The Story
Why it exists.
The beginning
Daisy Love Skies arrived in 2021 as a new expression within the sweet-fruity family, but stretched toward something more open and expansive. The name says it: where the original leaned into warmth and intimacy, this one reaches upward, toward air and light and salt. The perfumer approached the composition with that tension in mind: how to preserve the sweetness that defined Daisy Love while giving it enough freshness to feel new. The answer was salt. Not marine, not aquatic, a mineral quality that sits underneath the fruit and keeps everything from cloying. It's the difference between eating raspberry candy on a beach and eating raspberry candy on a terrace with a sea breeze.
The structural confidence of this composition shows in how it doesn't reach for the obvious aquatic accord. Instead, it uses abelmoschus, ambrette seed, which behaves differently than a traditional floral, closer to a warm, subtle presence. The result is a heart that smells like skin, not perfume.

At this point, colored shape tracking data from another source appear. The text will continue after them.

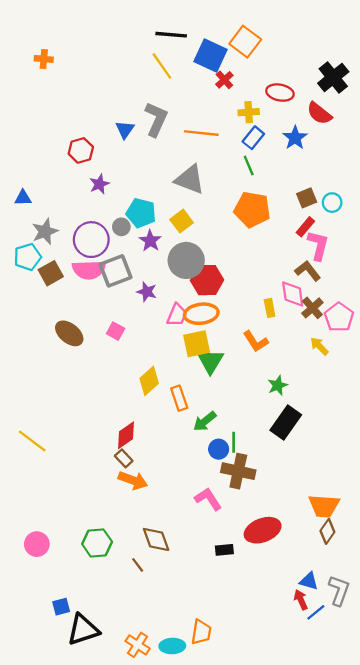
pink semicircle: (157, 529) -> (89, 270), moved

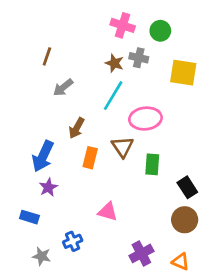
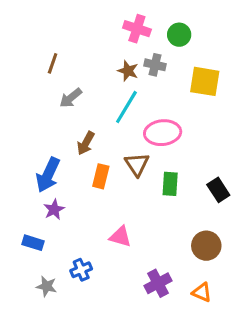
black rectangle: (187, 187) -> (218, 190), moved

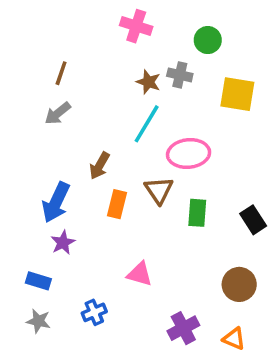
pink cross: (137, 29) -> (136, 26), moved
gray arrow: (71, 98) -> (58, 113), moved
gray star: (47, 286) -> (38, 321), moved

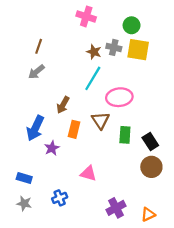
yellow square: (237, 94) -> (138, 50), moved
black rectangle: (253, 220) -> (150, 141), moved
purple star: (63, 243) -> (52, 148), moved
brown circle: (239, 284) -> (151, 167), moved
orange triangle: (234, 339) -> (148, 214), turned -48

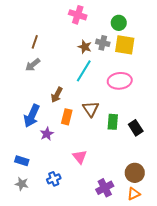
pink ellipse: (119, 97) -> (120, 81), moved
brown circle: (151, 167) -> (135, 173), moved
pink triangle: (88, 174) -> (80, 157), turned 35

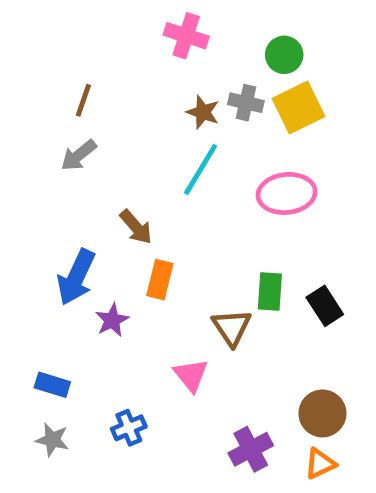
yellow square: (125, 45) -> (299, 107), turned -35
brown arrow: (57, 95) -> (136, 227), turned -70
brown triangle: (91, 109) -> (232, 327), moved

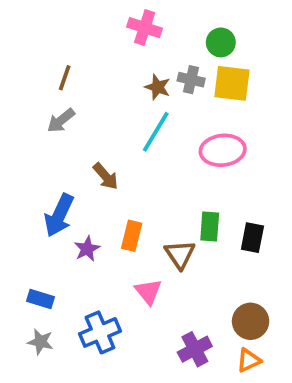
yellow square: (299, 107) -> (232, 83), turned 33
orange rectangle: (160, 280) -> (132, 236), moved
black rectangle: (325, 306) -> (252, 238), turned 44
blue cross: (129, 428) -> (100, 332), size x1.5

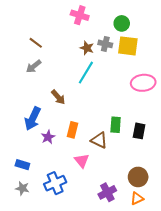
brown line: (65, 78) -> (36, 43), turned -72
pink ellipse: (223, 150) -> (143, 83), moved
brown triangle: (180, 254) -> (99, 140), turned -30

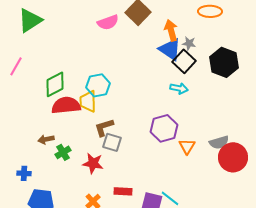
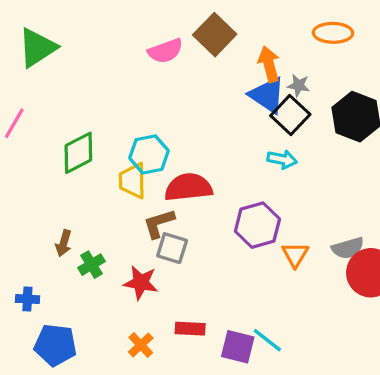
red semicircle: (66, 105) -> (188, 187), moved
brown arrow: (46, 139) -> (64, 243), turned -63

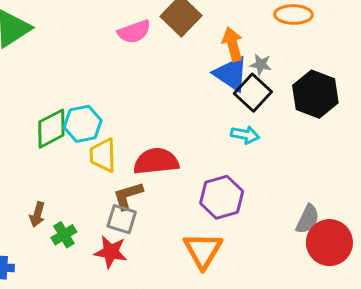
cyan hexagon: (149, 154) -> (83, 124), moved
gray square: (172, 248) -> (122, 219), moved
gray semicircle: (348, 248) -> (308, 219), turned -48
orange triangle: (295, 255) -> (203, 250), moved, size x1.5

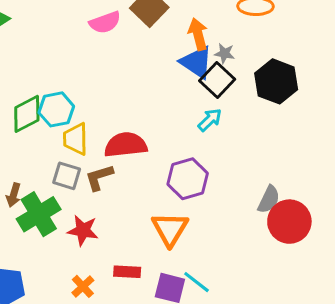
cyan arrow: (245, 135) -> (210, 120), turned -55
gray square: (122, 219) -> (67, 176), moved
green cross: (64, 235) -> (39, 214), size x1.8

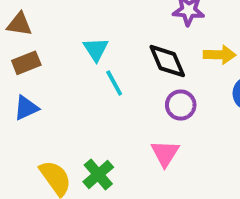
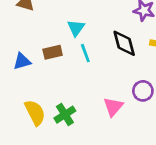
brown rectangle: (26, 63) -> (53, 52), moved
purple circle: (181, 105) -> (143, 91), moved

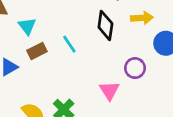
cyan triangle: (76, 28) -> (27, 26), moved
black diamond: (124, 43) -> (105, 25), turned 36

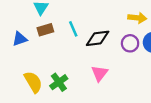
black diamond: (105, 25) -> (98, 38), moved, turned 65
purple circle: (135, 68) -> (130, 43), moved

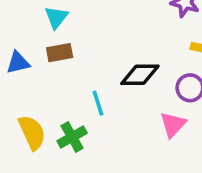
cyan line: (73, 29) -> (98, 103), moved
pink triangle: (100, 73) -> (173, 125), moved

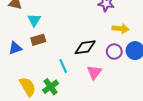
pink triangle: (173, 125) -> (94, 72), moved

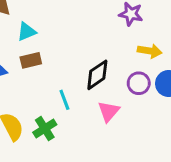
cyan triangle: (34, 20) -> (27, 32), turned 32
black diamond: (85, 47) -> (97, 75), turned -30

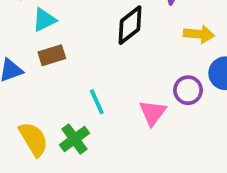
black diamond: (97, 75) -> (130, 25), moved
purple circle: (139, 83) -> (188, 90), moved

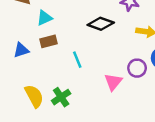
black diamond: (130, 25) -> (101, 24), turned 55
cyan line: (97, 102) -> (77, 60), moved

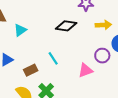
brown rectangle: (48, 41) -> (31, 70), moved
pink triangle: (113, 82) -> (85, 70), turned 42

Salt does the heavy lifting in the opening, lifting the cloudberry and raspberry into something that reads as coastal air rather than confection. The whipped cream note in the heart creates something softer and more intimate, layered underneath the fruit.
The evolution
The opening hits bright and tart, cloudberry and raspberry with an immediate mineral edge from the salt. It reads as coastal air, not a fruit salad. The salt doesn't disappear. It softens as the heart develops, but it never fully leaves. The whipped cream arrives as the fruit settles, layering underneath it and creating something softer and more intimate. The daisy note begins to surface, powdery and clean, present earlier than expected. The heart phase is quiet, warm, skin-like. As it transitions, the fruit and cream have faded, but moss and amber create something that still smells fresh, still smells like mineral sweetness. This is the part that lingers, moderate longevity with moderate sillage, close to the body rather than projecting outward. It's the scent of someone who's been in the sun, not someone who bathed in it.
Cultural impact
Daisy Love Skies sits in the sweet-fruity family that characterizes the Daisy line, but the salt note shifts the conversation. It's not another coconut-vanilla flanker. It's a fragrance that smells like the air near water, mineral, bright, effortless. Joy without heaviness, sweetness without cloying. The composition doesn't try too hard. It just works, with a structural confidence that comes through in every phase of the scent.